Exercise instructions
Read through the listing below and return only the lines containing "https".

Data supplied

------------------------------------------------------------

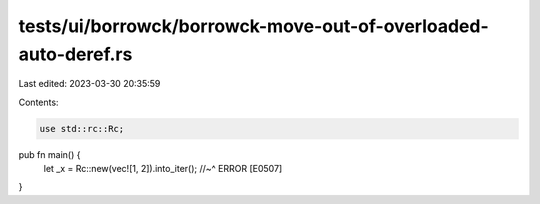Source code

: tests/ui/borrowck/borrowck-move-out-of-overloaded-auto-deref.rs
===============================================================

Last edited: 2023-03-30 20:35:59

Contents:

.. code-block:: rs

    use std::rc::Rc;

pub fn main() {
    let _x = Rc::new(vec![1, 2]).into_iter();
    //~^ ERROR [E0507]
}


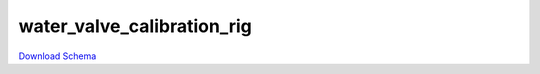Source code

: 
water_valve_calibration_rig
-------------

`Download Schema <https://raw.githubusercontent.com/AllenNeuralDynamics/Aind.Behavior.Services/main/src/DataSchemas/schemas/water_valve_calibration_rig.json>`_

.. jsonschema:: https://raw.githubusercontent.com/AllenNeuralDynamics/Aind.Behavior.Services/main/src/DataSchemas/schemas/water_valve_calibration_rig.json
   :lift_definitions:
   :auto_reference:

------------------------------------------------------------

Answer for this exercise
`Download Schema <https://raw.githubusercontent.com/AllenNeuralDynamics/Aind.Behavior.Services/main/src/DataSchemas/schemas/water_valve_calibration_rig.json>`_
.. jsonschema:: https://raw.githubusercontent.com/AllenNeuralDynamics/Aind.Behavior.Services/main/src/DataSchemas/schemas/water_valve_calibration_rig.json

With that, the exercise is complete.